◆ DATA SHOWN:
-- -- --

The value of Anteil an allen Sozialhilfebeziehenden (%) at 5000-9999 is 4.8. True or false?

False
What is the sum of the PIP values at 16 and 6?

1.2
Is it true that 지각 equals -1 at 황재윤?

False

-- -- --

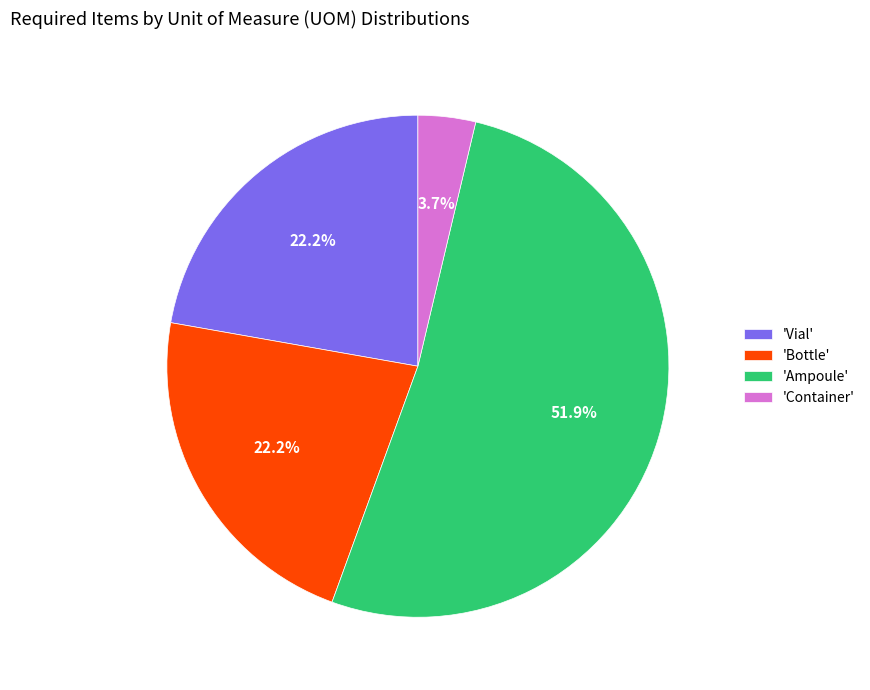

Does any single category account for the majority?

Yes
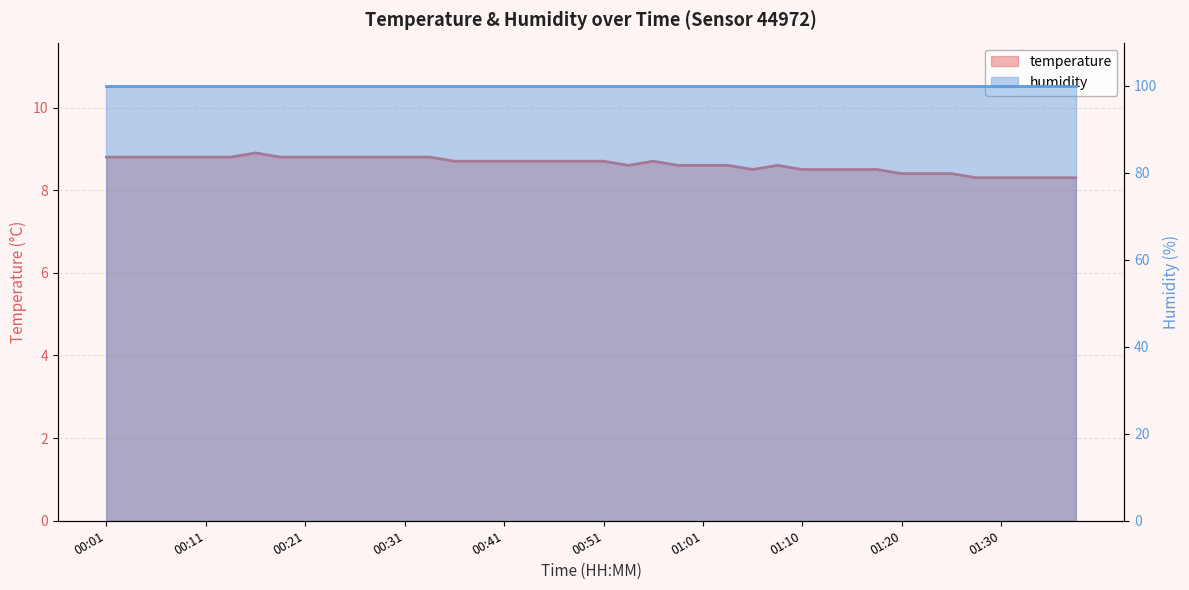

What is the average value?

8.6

-- -- --

◆ DIRECTIVE:
Print the lines word for word, starting at the line that contains "The value of" and ending at the line that contains "Is it true that 지각 equals -1 at 황재윤?". Include both of those lines.

◆ YOUR RESPONSE:
The value of Anteil an allen Sozialhilfebeziehenden (%) at 5000-9999 is 4.8. True or false?

False
What is the sum of the PIP values at 16 and 6?

1.2
Is it true that 지각 equals -1 at 황재윤?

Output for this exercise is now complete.